Nein, Omas sind nicht immer automatisch nett, ich jedenfalls bin es nicht. Nicht beim Steinchensammeln. Dabei müsste ich nur die Uhr ein paar Jahrzehnte zurückdrehen, nicht wahr? Dann ginge ich an der Hand meines Opas zum Bahnhof der Schmalspurbahn, und der Bahnhof käme mir unendlich weit vor, obwohl wir in der Bahngasse wohnten und nur einige wenige Häuser weit zu laufen hatten.

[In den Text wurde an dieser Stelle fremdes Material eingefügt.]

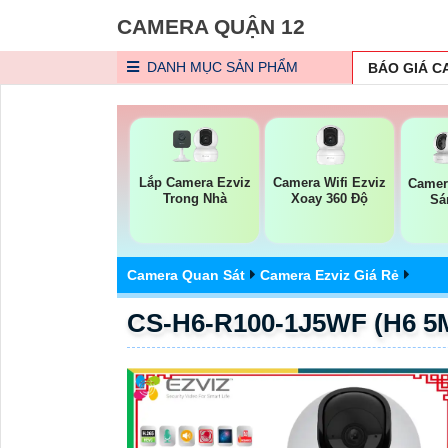
CAMERA QUẬN 12
DANH MỤC
SẢN PHẨM
BÁO GIÁ 
Lắp Camera Ezviz
Camera Wifi Ezviz
Camer
Trong Nhà
Xoay 360 Độ
Sá
Camera Quan Sát
Camera Ezviz Giá Rẻ
CS-H6-R100-1J5WF (H6 5MP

Opas Hand umfasste mein Händchen und war sehr groß und immer warm, auch bei Wind und Wetter, Regen und Frost. Und zu jeder Jahreszeit durfte ich mit ihm Steinchen sammeln gehen, Steinchen, die am Bahnhof als Kies haufenweise zwischen den aufgelassenen Gleisen lagen. Dass sie schmutzig sein könnten, habe ich mir damals nie überlegt. Obwohl es ein Hauptspaß war, sie hinterher mit Opa zu waschen. In der Waschschüssel in Omas und Opas Wohnküche, am Küchentisch, neben dem grünen gekachelten Herd, während Oma das Abendessen kochte.

„Passt bloß auf, dass euer Schmutzwasser nicht in mein Essen spritzt“, schimpfte Oma vorsorglich. Und das taten wir, Opa und ich (oder doch nur Opa?), aber der Dielenboden musste hinterher gescheuert werden. Das erledigte Opa, was ich normal fand, schließlich war ER es ja, der die Steinchen in seiner Hand vom Bahnhof in die Wohnung hatte tragen wollen, in der linken Hand, an deren kleinem Finger ich mich festhielt, weil sonst nichts mehr frei war. Denn in der rechten Hand trug Opa meinen Teddybären und meinen Tretroller, für den ich zu müde war.

„Lass den Stein doch liegen, der ist schmutzig,“ hätte ich gerade fast gesagt. Ich habe schon den Mund dazu aufgemacht. Aber ich mache ihn rasch wieder zu und denke an meinen Opa, der jetzt 113 Jahre alt wäre, wenn er noch lebte.

Ob er wohl ähnliche dumme Sätze hat verschlucken müssen? Falls ja, habe ich es nicht gemerkt. Ich lasse eine Handvoll Steinchen in meiner Windjackentasche verschwinden und spüre das Händchen meiner Enkelin an meinem kleinen Finger. Die ganze Hand kann ich ihr nicht geben, denn da sind ja noch die vertrockneten Zweige, die sie für die braune Vase in meinem Wohnzimmer vom Gehweg aufgehoben hat.